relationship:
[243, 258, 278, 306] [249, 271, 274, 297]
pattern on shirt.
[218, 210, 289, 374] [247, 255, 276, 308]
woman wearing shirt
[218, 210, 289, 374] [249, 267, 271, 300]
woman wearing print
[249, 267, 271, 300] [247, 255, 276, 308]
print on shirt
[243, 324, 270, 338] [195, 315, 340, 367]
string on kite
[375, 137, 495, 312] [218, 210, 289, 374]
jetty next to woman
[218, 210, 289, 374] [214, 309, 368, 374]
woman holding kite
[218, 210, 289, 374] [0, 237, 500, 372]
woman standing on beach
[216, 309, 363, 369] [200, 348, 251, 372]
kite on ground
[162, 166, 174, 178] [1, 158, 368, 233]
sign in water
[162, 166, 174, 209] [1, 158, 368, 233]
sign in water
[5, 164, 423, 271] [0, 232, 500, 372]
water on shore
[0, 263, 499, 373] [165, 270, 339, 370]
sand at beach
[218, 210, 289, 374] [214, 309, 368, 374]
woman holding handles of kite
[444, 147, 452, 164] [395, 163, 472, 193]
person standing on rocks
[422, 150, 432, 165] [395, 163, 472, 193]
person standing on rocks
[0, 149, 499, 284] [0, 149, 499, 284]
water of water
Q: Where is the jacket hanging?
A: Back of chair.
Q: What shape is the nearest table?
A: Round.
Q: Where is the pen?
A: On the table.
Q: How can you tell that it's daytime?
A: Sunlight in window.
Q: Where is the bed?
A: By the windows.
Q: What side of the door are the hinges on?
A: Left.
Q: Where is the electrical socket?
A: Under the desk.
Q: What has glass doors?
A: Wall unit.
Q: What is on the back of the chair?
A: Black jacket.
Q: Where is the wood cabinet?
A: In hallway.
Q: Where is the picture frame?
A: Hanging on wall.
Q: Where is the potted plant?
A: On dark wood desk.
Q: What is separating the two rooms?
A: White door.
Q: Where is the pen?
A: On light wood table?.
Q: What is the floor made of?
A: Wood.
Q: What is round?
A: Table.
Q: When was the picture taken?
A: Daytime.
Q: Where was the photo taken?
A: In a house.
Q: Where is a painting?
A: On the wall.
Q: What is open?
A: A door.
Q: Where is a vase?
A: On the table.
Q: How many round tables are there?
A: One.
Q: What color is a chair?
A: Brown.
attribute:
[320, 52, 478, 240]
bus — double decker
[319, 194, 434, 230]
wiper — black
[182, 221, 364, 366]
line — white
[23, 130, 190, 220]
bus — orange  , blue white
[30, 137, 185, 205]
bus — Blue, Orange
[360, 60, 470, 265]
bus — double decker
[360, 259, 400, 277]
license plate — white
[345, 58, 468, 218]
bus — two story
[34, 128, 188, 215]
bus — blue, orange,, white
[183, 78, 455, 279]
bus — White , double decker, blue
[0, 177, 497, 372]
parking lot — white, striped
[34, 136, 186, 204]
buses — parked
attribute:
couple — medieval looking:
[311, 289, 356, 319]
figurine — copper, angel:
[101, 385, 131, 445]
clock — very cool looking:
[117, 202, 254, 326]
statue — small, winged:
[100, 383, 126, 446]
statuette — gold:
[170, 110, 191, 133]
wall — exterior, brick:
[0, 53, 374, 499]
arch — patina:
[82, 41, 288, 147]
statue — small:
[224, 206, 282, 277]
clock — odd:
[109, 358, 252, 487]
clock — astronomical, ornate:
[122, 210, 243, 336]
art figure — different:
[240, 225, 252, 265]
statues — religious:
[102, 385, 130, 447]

---

» EXERCISE BRIEF:
Please set out every line of the records above as a numbered list, one line per item, and leave out any blank lines.

» COMPLETED TASK:
1. relationship:
2. [243, 258, 278, 306] [249, 271, 274, 297]
3. pattern on shirt.
4. [218, 210, 289, 374] [247, 255, 276, 308]
5. woman wearing shirt
6. [218, 210, 289, 374] [249, 267, 271, 300]
7. woman wearing print
8. [249, 267, 271, 300] [247, 255, 276, 308]
9. print on shirt
10. [243, 324, 270, 338] [195, 315, 340, 367]
11. string on kite
12. [375, 137, 495, 312] [218, 210, 289, 374]
13. jetty next to woman
14. [218, 210, 289, 374] [214, 309, 368, 374]
15. woman holding kite
16. [218, 210, 289, 374] [0, 237, 500, 372]
17. woman standing on beach
18. [216, 309, 363, 369] [200, 348, 251, 372]
19. kite on ground
20. [162, 166, 174, 178] [1, 158, 368, 233]
21. sign in water
22. [162, 166, 174, 209] [1, 158, 368, 233]
23. sign in water
24. [5, 164, 423, 271] [0, 232, 500, 372]
25. water on shore
26. [0, 263, 499, 373] [165, 270, 339, 370]
27. sand at beach
28. [218, 210, 289, 374] [214, 309, 368, 374]
29. woman holding handles of kite
30. [444, 147, 452, 164] [395, 163, 472, 193]
31. person standing on rocks
32. [422, 150, 432, 165] [395, 163, 472, 193]
33. person standing on rocks
34. [0, 149, 499, 284] [0, 149, 499, 284]
35. water of water
36. Q: Where is the jacket hanging?
37. A: Back of chair.
38. Q: What shape is the nearest table?
39. A: Round.
40. Q: Where is the pen?
41. A: On the table.
42. Q: How can you tell that it's daytime?
43. A: Sunlight in window.
44. Q: Where is the bed?
45. A: By the windows.
46. Q: What side of the door are the hinges on?
47. A: Left.
48. Q: Where is the electrical socket?
49. A: Under the desk.
50. Q: What has glass doors?
51. A: Wall unit.
52. Q: What is on the back of the chair?
53. A: Black jacket.
54. Q: Where is the wood cabinet?
55. A: In hallway.
56. Q: Where is the picture frame?
57. A: Hanging on wall.
58. Q: Where is the potted plant?
59. A: On dark wood desk.
60. Q: What is separating the two rooms?
61. A: White door.
62. Q: Where is the pen?
63. A: On light wood table?.
64. Q: What is the floor made of?
65. A: Wood.
66. Q: What is round?
67. A: Table.
68. Q: When was the picture taken?
69. A: Daytime.
70. Q: Where was the photo taken?
71. A: In a house.
72. Q: Where is a painting?
73. A: On the wall.
74. Q: What is open?
75. A: A door.
76. Q: Where is a vase?
77. A: On the table.
78. Q: How many round tables are there?
79. A: One.
80. Q: What color is a chair?
81. A: Brown.
82. attribute:
83. [320, 52, 478, 240]
84. bus — double decker
85. [319, 194, 434, 230]
86. wiper — black
87. [182, 221, 364, 366]
88. line — white
89. [23, 130, 190, 220]
90. bus — orange  , blue white
91. [30, 137, 185, 205]
92. bus — Blue, Orange
93. [360, 60, 470, 265]
94. bus — double decker
95. [360, 259, 400, 277]
96. license plate — white
97. [345, 58, 468, 218]
98. bus — two story
99. [34, 128, 188, 215]
100. bus — blue, orange,, white
101. [183, 78, 455, 279]
102. bus — White , double decker, blue
103. [0, 177, 497, 372]
104. parking lot — white, striped
105. [34, 136, 186, 204]
106. buses — parked
107. attribute:
108. couple — medieval looking:
109. [311, 289, 356, 319]
110. figurine — copper, angel:
111. [101, 385, 131, 445]
112. clock — very cool looking:
113. [117, 202, 254, 326]
114. statue — small, winged:
115. [100, 383, 126, 446]
116. statuette — gold:
117. [170, 110, 191, 133]
118. wall — exterior, brick:
119. [0, 53, 374, 499]
120. arch — patina:
121. [82, 41, 288, 147]
122. statue — small:
123. [224, 206, 282, 277]
124. clock — odd:
125. [109, 358, 252, 487]
126. clock — astronomical, ornate:
127. [122, 210, 243, 336]
128. art figure — different:
129. [240, 225, 252, 265]
130. statues — religious:
131. [102, 385, 130, 447]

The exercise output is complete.